Maple Mustard Chicken Skewers with Avocado and Mint Sauce

 

Last lockdown I was really into cooking complicated stuff from scratch just to keep myself entertained. This lockdown feels different. I just want simple and delicious things to eat for dinner that are quick to make. These skewers fit that description to a tee. The flavour is so addictive, the perfect balance of sweet, salty, sour, and a little hit of bitter from the mustard powder.

It’s that combo that keeps you coming back for more, especially when you have the zest and refreshing sauce to dip them in! I love working with the folks over at KEEN’S to develop recipes because I feel like so many of us have grown up with those cute little tins in our cupboards, and it’s so fun to discover new ways of using them. 

 

You can cook these in any sort of pan you prefer, I wanted the charry grill marks so went with a grill pan but a fry pan or flat top would also work.
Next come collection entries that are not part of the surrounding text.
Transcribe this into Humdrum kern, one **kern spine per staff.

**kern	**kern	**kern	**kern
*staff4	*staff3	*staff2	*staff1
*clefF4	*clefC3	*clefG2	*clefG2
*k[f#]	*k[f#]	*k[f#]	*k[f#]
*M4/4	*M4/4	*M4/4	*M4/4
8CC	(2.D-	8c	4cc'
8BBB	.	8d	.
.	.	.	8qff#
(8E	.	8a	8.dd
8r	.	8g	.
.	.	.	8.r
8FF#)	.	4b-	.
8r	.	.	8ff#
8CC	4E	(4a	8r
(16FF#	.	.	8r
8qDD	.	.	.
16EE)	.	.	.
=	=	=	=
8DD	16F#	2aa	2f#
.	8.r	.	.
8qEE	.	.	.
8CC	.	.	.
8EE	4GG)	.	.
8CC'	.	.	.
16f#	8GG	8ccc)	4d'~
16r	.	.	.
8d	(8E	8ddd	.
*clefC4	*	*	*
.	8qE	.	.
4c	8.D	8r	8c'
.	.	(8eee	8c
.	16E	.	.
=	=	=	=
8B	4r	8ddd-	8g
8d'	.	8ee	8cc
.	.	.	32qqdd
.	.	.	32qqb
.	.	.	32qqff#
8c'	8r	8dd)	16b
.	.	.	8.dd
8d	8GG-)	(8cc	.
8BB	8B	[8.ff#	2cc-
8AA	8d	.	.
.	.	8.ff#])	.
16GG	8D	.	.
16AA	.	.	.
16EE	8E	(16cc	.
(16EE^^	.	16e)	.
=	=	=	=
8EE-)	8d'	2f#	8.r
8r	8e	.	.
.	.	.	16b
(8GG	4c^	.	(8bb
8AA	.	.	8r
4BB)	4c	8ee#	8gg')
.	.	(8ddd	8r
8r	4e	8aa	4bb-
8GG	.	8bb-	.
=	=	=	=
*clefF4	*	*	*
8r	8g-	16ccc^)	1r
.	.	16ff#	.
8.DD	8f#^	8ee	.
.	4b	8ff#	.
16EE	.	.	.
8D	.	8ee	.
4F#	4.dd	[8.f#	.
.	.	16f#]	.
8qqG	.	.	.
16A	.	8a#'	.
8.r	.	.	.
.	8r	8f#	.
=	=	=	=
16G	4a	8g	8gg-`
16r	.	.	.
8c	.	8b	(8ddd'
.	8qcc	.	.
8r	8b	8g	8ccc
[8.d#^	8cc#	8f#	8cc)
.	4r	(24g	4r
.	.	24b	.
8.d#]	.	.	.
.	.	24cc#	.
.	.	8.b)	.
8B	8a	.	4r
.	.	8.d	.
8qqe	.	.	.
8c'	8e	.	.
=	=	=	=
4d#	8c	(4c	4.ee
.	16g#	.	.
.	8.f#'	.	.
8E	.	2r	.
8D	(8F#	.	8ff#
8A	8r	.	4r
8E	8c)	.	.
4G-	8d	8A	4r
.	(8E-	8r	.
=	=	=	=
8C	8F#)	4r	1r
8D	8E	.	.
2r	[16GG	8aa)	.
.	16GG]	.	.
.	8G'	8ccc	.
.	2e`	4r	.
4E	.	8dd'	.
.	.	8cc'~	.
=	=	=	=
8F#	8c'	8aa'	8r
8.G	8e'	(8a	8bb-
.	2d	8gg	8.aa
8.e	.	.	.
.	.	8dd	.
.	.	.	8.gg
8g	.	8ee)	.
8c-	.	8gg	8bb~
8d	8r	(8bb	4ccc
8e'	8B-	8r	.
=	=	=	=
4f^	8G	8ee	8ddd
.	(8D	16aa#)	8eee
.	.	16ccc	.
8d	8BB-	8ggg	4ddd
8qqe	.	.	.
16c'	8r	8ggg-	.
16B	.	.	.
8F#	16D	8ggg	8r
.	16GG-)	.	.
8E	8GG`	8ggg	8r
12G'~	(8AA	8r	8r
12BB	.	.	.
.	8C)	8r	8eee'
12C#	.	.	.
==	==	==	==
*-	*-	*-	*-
They’re perfect on a barbeque too. You can make the sauce while the skewers cook. Or, if multitasking is a bit much when you’re cooking, prep your chicken and then make the sauce before you cook it.

 

Makes 8 chicken skewers (can double to feed more)

 

Ingredients

500g chicken thighs

Marinade

1 clove garlic, crushed

2 tsps KEEN’S mustard powder

½  tsp smoked paprika

1 Tbs maple syrup

1 Tbs extra virgin olive oil

1 Tbs lemon juice

½ tsp salt

 

Basting mix

2 tsps maple syrup

2 tsps olive oil

1 tsp lemon juice

 

Extra oil for cooking

 

Avocado and Mint Sauce

1 avocado

⅓ cup mint leaves

½ tsp lemon zest

½ tsp salt

¼ tsp freshly ground pepper

1 Tbs lemon juice +more to taste

1 Tbs extra virgin olive oil

2 Tbs water

 

Directions

Dice the chicken thighs into bite sized pieces. Mix the marinade together in a bowl and then add the chicken. Toss to coat well. Set aside to marinade for 20 minutes or up to over night. 

If using wooden skewers soak them in water first. I used reusable metal ones as I always forget to soak the bamboo kind! Take 8 skewers and thread the chicken on to them.

Make the avocado and mint sauce by adding everything, excluding the water to a food processor or blender. Blitz until smooth then add water a little by little until you have a mayonnaise consistency.

Heat your pan of choice (see above) on medium high heat and once hot add enough oil to just coat the base of the pan. Add the chicken skewers and cook until golden on each side. Once cooking the last side brush with the basting mix to make them nice and glossy. Remove from the pan.

Serve with the sauce and a wedge of lemon.